**Written task a**.
Output everything in the memorandum from "[EDITOR'S NOTE: This" down to "twin was unharmed.", word for word.

:::

[EDITOR'S NOTE: This case is unpublished as indicated by the issuing court.] MEMORANDUM OF DECISION This is a wrongful death action brought on behalf of a five week old infant who was killed by two children, ages four and five, while living in a homeless shelter in Stamford. The plaintiff, Suzette Franklin, was a resident of St. Luke's Shelter, which is operated by the defendant, St. Luke's Community Services (SLCS), a Connecticut corporation. The plaintiff alleged that on June 3, 1989, when she was in the shelter's kitchen downstairs, two unsupervised children entered her room where her five-week old twin infant daughters were asleep on a bed. According to the complaint, the two children brutally assaulted one of the twins, who died an hour later. The other twin was unharmed.
The plaintiff brings this action as the administratrix of the estate of Sarah Jacques, her deceased infant daughter. In her complaint, plaintiff alleges that SLCS had the duty to provide reasonably safe accommodations to all infants whom it undertook to house; that SLCS knew or should have known that the large number of unsupervised children in the shelter were a risk to resident infants; that SLCS did not make cribs available to the plaintiff's infant daughters, and they were thus left defenseless and easily accessible to the two young children; and that the failure to exercise reasonable care in the operation of the shelter caused the decedent to lose her life.
SLCS filed an answer, special defenses, and a counterclaim. The special defenses alleged that the plaintiff is not a duly qualified administratrix who is able to bring the present action; that the injuries of the decedent were caused by the negligent or willful acts of the children, over whom SLCS had no control; and that the injuries were caused by the plaintiff herself, over whom SLCS had no control. The counterclaim sought a reduction in the verdict by the percentage of fault attributable to the plaintiff. CT Page 8999
The court, Rush, J., granted a motion to strike both the third special defense regarding plaintiff's conduct and the counterclaim by a Memorandum of Decision, dated March 19, 1992.
SLCS has moved (#129) for summary judgment, Practice Book 384, on the ground that the harm to the decedent was not a foreseeable consequence of any conduct on its part, and that even if SLCS was negligent, the conduct of the two young children was the superseding cause of the decedent's injuries. In support of its motion, SLCS submitted uncertified copies of the following: the rules of the shelter, in the form of a contract which the plaintiff signed; portions of the police report following the incident; and portions of the depositions of the plaintiff and of Reverend Shuster and Mary LaBranche, who apparently were employed by SLCS and/or the shelter.1
In opposition to SLCS's motion, the plaintiff filed her own affidavit, and uncertified copies of the following: the shelter rules; portions of the police report; portions of the depositions of Sergeant Robert Tymon, and of Mary LaBranche and Richard Pierre, who were apparently employees of the shelter at the time of the incident; letters from the shelter to donors of cribs and bassinets, which were sent in July of 1989; and two cases from other jurisdictions addressing the duty of a hotel to infants who are staying there.

:::

**Written task b**.
Return everything in the listing below from its start down to the line containing "protéger les populations", reproduced verbatim. Leave the pictures out of your answer.

Stored entries:
:::

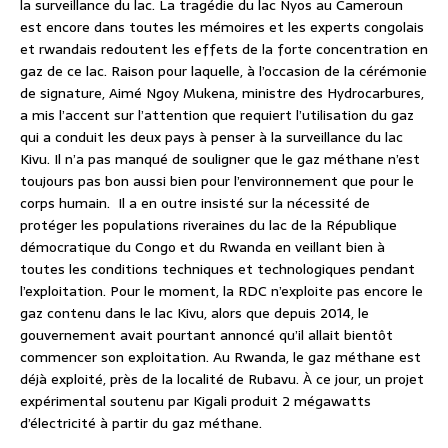
la surveillance du lac. La tragédie du lac Nyos au Cameroun
est encore dans toutes les mémoires et les experts congolais
et rwandais redoutent les effets de la forte concentration en
gaz de ce lac. Raison pour laquelle, à l’occasion de la cérémonie
de signature, Aimé Ngoy Mukena, ministre des Hydrocarbures,
a mis l’accent sur l’attention que requiert l’utilisation du gaz
qui a conduit les deux pays à penser à la surveillance du lac
Kivu. Il n’a pas manqué de souligner que le gaz méthane n’est
toujours pas bon aussi bien pour l’environnement que pour le
corps humain. Il a en outre insisté sur la nécessité de
protéger les populations riveraines du lac de la République
démocratique du Congo et du Rwanda en veillant bien à
toutes les conditions techniques et technologiques pendant
l’exploitation. Pour le moment, la RDC n’exploite pas encore le
gaz contenu dans le lac Kivu, alors que depuis 2014, le
gouvernement avait pourtant annoncé qu’il allait bientôt
commencer son exploitation. Au Rwanda, le gaz méthane est
déjà exploité, près de la localité de Rubavu. À ce jour, un projet
expérimental soutenu par Kigali produit 2 mégawatts
d’électricité à partir du gaz méthane.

:::

**Reply a**.
[EDITOR'S NOTE: This case is unpublished as indicated by the issuing court.] MEMORANDUM OF DECISION This is a wrongful death action brought on behalf of a five week old infant who was killed by two children, ages four and five, while living in a homeless shelter in Stamford. The plaintiff, Suzette Franklin, was a resident of St. Luke's Shelter, which is operated by the defendant, St. Luke's Community Services (SLCS), a Connecticut corporation. The plaintiff alleged that on June 3, 1989, when she was in the shelter's kitchen downstairs, two unsupervised children entered her room where her five-week old twin infant daughters were asleep on a bed. According to the complaint, the two children brutally assaulted one of the twins, who died an hour later. The other twin was unharmed.

**Reply b**.
la surveillance du lac. La tragédie du lac Nyos au Cameroun
est encore dans toutes les mémoires et les experts congolais
et rwandais redoutent les effets de la forte concentration en
gaz de ce lac. Raison pour laquelle, à l’occasion de la cérémonie
de signature, Aimé Ngoy Mukena, ministre des Hydrocarbures,
a mis l’accent sur l’attention que requiert l’utilisation du gaz
qui a conduit les deux pays à penser à la surveillance du lac
Kivu. Il n’a pas manqué de souligner que le gaz méthane n’est
toujours pas bon aussi bien pour l’environnement que pour le
corps humain. Il a en outre insisté sur la nécessité de
protéger les populations riveraines du lac de la République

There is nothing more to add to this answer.